Why do TV cameras pick it up but our eyes don’t?
TV cameras have a much higher frequency response than does our vision system, which includes the eyes, the nervous system and the brain.
The fact that the rapid flicker doesn’t register is a result of the persistence of vision. Here is one website and there are others. http://freeweb.pdq.net/headstrong/Persist.htm
Cameras don’t have this persistence.
Thanks David! Interesting read.
This is true, but only part of the answer.
If persistence of vision was the only difference between looking at a TV screen directly and looking at one through another camera, we wouldn’t see any flicker. After all, your eyes still have persistence, and the second camera and monitor are flickering just as fast as the first monitor.

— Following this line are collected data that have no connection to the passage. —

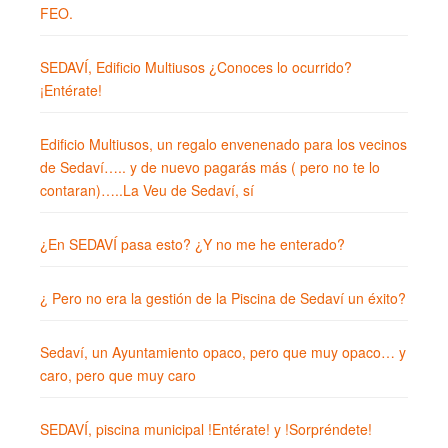
FEO.
SEDAVÍ, Edificio Multiusos ¿Conoces lo ocurrido?
¡Entérate!
Edificio Multiusos, un regalo envenenado para los vecinos
de Sedaví….. y de nuevo pagarás más ( pero no te lo
contaran)…..La Veu de Sedaví, sí
¿En SEDAVÍ pasa esto? ¿Y no me he enterado?
¿ Pero no era la gestión de la Piscina de Sedaví un éxito?
Sedaví, un Ayuntamiento opaco, pero que muy opaco… y
caro, pero que muy caro
SEDAVÍ, piscina municipal !Entérate! y !Sorpréndete!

The thing that causes the flicker when one camera shows a picture of a monitor is that the both the camera and the monitor are “flickering” on and off all the time (just as David Simmons says) but at different rates, or the same rate but out of sync with each other.
That is, a TV or monitor shows a new still picture on the screen about 30 to 90 times a second, depending on your hardware. A standard TV or movie camera captures a new still image about 24 to 60 times a second, again depending on the hardware.

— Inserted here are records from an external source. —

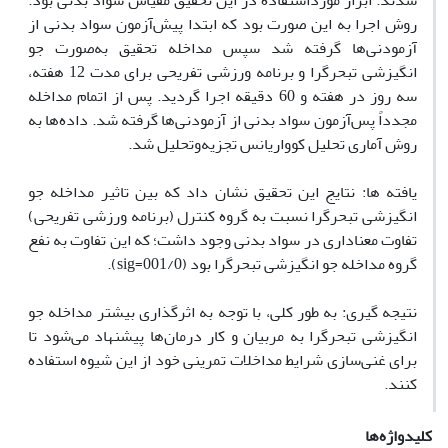
شدند. ابزار مورداستفاده در این تحقیق مقیاس سواد بدنی بود.
روش اجرا به این صورت بود که ابتدا پیش‌آزمون سواد بدنی از
آزمودنی‌ها گرفته شد سپس مداخله تحقیق به‌صورت جو
انگیزشی تبحرگرا و برنامه ورزشی تفریحی برای مدت 12 هفته،
سه روز در هفته و 60 دقیقه اجرا گردید. پس از اتمام مداخله
مجدداً پس‌آزمون سواد بدنی از آزمودنی‌ها گرفته شد. داده‌ها به
روش آماری تحلیل کوواریانس تجزیه‌وتحلیل شد.
یافته ها: نتایج این تحقیق نشان داد که بین تاثیر مداخله جو
انگیزشی تبحرگرا نسبت به گروه کنترل (برنامه ورزشی تفریحی)
تفاوت معناداری در سواد بدنی وجود داشت؛ که این تفاوت به نفع
گروه مداخله جو انگیزشی تبحرگرا بود (001/0=sig).
نتیجه گیری: به طور کلی، با توجه به اثرگذاری بیشتر مداخله جو
انگیزشی تبحرگرا به مربیان و کار درمان‌ها پیشنهاد می‌شود تا
برای غنی‌سازی شرایط مداخلات تمرینی خود از این شیوه استفاده
کنند.
کلیدواژه‌ها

Even if the two devices use the same rate (say 30 frames per second) the monitor may be only part way through displaying a new image at the exact moment when the camera is taking a picture of the monitor. This causes the “black bar” effect commonly seen. And if the camera’s shutter rate is not the same as the monitors display rate, the blank bar will appear to move around, anything from a slow roll up or down, up to jumping around seemingly randomly.

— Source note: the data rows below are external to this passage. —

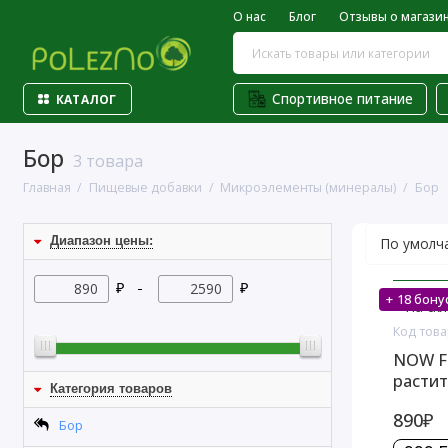
О нас
Блог
Отзывы о магази
Спортивное питание
КАТАЛОГ
Бор
3 товара
Главная
Пищевые добавки
Микроэлементы (минералы)
Бор
Диапазон цены:
₽ -
₽
+ 18 бону
На скл
Код това
NOW Fo
растит
Категория товаров
890₽
Бор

There are ways to sync a TV or movie camera with a monitor or TV, and when this is done, you don’t see any flicker, even though the camera can have a higher “scan rate” than your eyes.
Ugly
This is the “sampling error” phenomenon, or stroboscopic effect. It is the same thing that often causes wagon wheels to appear to go backwards in oaters.
To see this at home with your TV, try placing an electric fan in front of the screen. By viewing the redrawing screen through the spaces between the moving fan blades, you should be able to see a clear flickering pattern.